Rewrite the data below, replacing every "light blue t-shirt" with "pale blue shirt" and changing nothing else. Leave the pictures out of your answer.

Stored data:
####
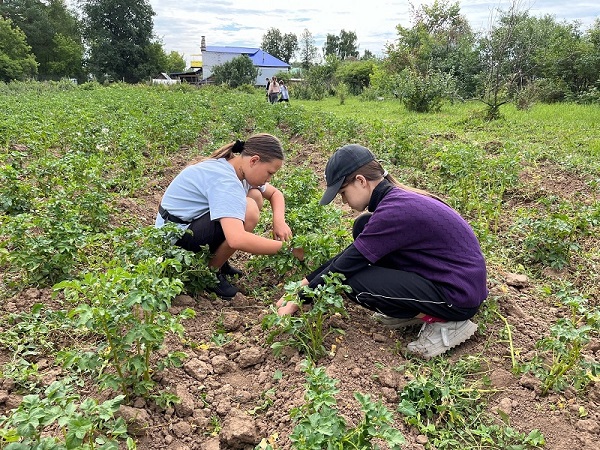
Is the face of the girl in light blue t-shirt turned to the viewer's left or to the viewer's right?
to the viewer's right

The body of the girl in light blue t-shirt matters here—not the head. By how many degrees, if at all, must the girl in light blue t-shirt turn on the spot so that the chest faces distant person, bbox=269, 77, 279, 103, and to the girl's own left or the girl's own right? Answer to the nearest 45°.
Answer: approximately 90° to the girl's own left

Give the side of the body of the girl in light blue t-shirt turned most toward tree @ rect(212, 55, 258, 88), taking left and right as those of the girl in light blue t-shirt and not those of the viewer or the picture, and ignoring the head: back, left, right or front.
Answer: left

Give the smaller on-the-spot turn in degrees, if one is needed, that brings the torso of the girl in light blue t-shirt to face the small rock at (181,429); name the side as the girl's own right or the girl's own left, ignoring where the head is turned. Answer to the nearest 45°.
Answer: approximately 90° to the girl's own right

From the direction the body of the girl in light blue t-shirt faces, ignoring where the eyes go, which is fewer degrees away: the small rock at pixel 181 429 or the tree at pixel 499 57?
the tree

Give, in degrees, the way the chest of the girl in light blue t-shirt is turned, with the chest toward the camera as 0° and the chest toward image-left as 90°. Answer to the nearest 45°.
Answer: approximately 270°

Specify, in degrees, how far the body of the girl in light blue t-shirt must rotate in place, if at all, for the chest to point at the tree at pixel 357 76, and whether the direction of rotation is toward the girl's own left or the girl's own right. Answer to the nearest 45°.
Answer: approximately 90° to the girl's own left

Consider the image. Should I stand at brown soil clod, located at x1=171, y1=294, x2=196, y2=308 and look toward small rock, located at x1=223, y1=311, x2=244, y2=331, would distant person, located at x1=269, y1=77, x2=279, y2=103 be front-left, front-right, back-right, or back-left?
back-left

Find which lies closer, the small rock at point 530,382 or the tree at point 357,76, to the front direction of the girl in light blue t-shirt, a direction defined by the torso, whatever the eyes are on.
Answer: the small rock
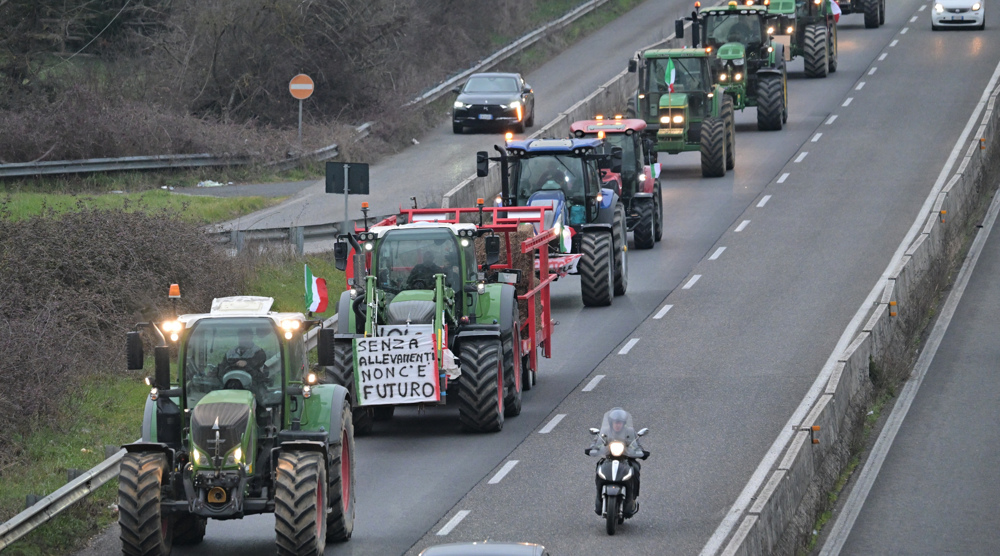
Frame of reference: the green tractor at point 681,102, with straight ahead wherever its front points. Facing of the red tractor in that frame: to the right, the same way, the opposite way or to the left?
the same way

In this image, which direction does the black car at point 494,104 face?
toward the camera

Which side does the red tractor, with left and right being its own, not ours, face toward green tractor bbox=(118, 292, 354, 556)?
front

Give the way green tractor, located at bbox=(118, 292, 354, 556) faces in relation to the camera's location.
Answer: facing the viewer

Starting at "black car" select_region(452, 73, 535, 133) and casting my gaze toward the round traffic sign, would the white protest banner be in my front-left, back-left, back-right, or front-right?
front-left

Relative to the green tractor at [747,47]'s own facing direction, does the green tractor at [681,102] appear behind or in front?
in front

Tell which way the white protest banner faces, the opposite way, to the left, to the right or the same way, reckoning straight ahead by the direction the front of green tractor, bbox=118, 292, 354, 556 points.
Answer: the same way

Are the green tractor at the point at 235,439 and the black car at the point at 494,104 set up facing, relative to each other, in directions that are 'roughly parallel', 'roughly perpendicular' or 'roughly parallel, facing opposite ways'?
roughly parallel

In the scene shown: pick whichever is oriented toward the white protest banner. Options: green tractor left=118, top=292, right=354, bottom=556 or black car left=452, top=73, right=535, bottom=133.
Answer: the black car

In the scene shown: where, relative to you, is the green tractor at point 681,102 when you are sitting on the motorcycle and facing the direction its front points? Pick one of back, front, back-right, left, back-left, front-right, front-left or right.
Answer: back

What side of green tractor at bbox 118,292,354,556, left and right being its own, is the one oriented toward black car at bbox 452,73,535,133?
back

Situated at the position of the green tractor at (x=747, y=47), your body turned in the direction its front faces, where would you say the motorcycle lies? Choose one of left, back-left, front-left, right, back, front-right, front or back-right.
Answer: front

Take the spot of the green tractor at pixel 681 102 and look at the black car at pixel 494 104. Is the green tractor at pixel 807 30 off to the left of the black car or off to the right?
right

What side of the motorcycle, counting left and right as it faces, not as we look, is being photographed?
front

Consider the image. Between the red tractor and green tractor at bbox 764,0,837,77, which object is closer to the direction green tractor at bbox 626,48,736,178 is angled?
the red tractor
####
#### WORKED SOLUTION
Is the face of the girl in pale blue shirt turned to the viewer's left or to the viewer's right?
to the viewer's right

The body of the girl in pale blue shirt matters here—not the head. By how many degrees, if at all, must the girl in pale blue shirt turn on the spot so that the chest faces distant person, bbox=269, 77, 279, 103, and to the girl's own left or the girl's own right? Answer to the nearest 45°.
Answer: approximately 90° to the girl's own left

Give the side of the body of the girl in pale blue shirt turned most toward tree @ rect(212, 55, 258, 88), taking left and right as those of the girl in pale blue shirt and not those of the viewer or the picture, and ignoring the head: back, left, right or front.
Answer: left

Give the smaller on-the-spot turn in degrees, if one is needed, that brings the torso of the girl in pale blue shirt to face the small rock at (181,429); name the side as the girl's own right or the girl's own left, ignoring where the head is turned. Answer to the nearest 45°.
Answer: approximately 90° to the girl's own right

From the direction the body of the girl in pale blue shirt faces, ignoring where the eyes go, which is fewer degrees away: the small rock at pixel 181 429 or the tree at pixel 499 57?
the tree

Give, in degrees, the way the chest of the girl in pale blue shirt is turned, with the chest toward the camera as 0° and the chest toward image-left as 90°. Answer to the nearest 45°.
Answer: approximately 270°

Specify, in degrees, how far the body of the girl in pale blue shirt must rotate in place, if at all, for the chest to point at the tree at pixel 357 76, and whether the direction of rotation is toward the girl's own left or the girl's own right. Answer to the nearest 45°.
Answer: approximately 90° to the girl's own left

Consider the image. Should I stand at brown soil clod, located at x1=171, y1=294, x2=196, y2=308 and look toward small rock, located at x1=223, y1=311, x2=244, y2=331, would distant person, located at x1=269, y1=77, x2=279, y2=103 be front-left, front-right, back-right, or back-left?
back-left

Find which lies closer, the small rock at point 530,382 or the tree at point 357,76, to the front direction of the girl in pale blue shirt, a direction defined by the torso, whatever the eyes are on.
Answer: the small rock
Frame of reference: the green tractor at point 681,102, with straight ahead wherever its front points. Facing of the red tractor in that frame: to the right, the same way, the opposite way or to the left?
the same way

In this image, which direction does the black car at point 494,104 face?
toward the camera

Which side does the red tractor, with left and right being its own, not ours, face toward green tractor bbox=(118, 292, 354, 556)?
front

Give the way green tractor, located at bbox=(118, 292, 354, 556) faces in relation to the camera's location.
Answer: facing the viewer

Starting at "black car" select_region(452, 73, 535, 133) and casting my gaze toward the round traffic sign, would the white protest banner be in my front-left, back-left, back-right, or front-right?
front-left

Relative to the green tractor at [747,47]'s own facing direction, does the green tractor at [681,102] appear behind or in front?
in front

Tell which way the white protest banner faces, the opposite way, to the left, to the right or the same way, reckoning straight ahead by the direction the front of green tractor, bbox=118, 292, 354, 556 points.
Answer: the same way

Are the green tractor at the point at 235,439 and the black car at the point at 494,104 set up facing, relative to each other, in directions that are 'roughly parallel', 'roughly perpendicular' or 'roughly parallel, facing opposite ways'?
roughly parallel

In the scene shown: pick whichever is oriented toward the white protest banner. Options: green tractor left=118, top=292, right=354, bottom=556 or black car left=452, top=73, right=535, bottom=133.
Answer: the black car

In the scene shown: where, relative to you, is the green tractor at point 681,102 when you are sitting on the motorcycle and facing the direction its front points? Pick one of back, front, back-right, left, back-left, front-right, front-left or right.
Answer: back

What side of green tractor at bbox 118,292,354,556, left and right being its own, is the one oriented toward black car at bbox 452,73,535,133?
back

Situated at the position of the green tractor at (x=747, y=47), your body turned in the direction its front faces, where would you say the motorcycle lies? Choose one of left, back-left, front-left, right, back, front-right, front or back-right.
Answer: front

Take the spot of the green tractor at pixel 681 102 and look at the black car at pixel 494 104. Is the green tractor at pixel 807 30 off to the left of the black car or off to the right?
right

What side of the motorcycle, counting left and right as it faces, not as we look, is being photographed?
front

Consider the image. Between the red tractor and green tractor at bbox 764,0,837,77, which object is closer to the direction green tractor at bbox 626,48,736,178 is angled?
the red tractor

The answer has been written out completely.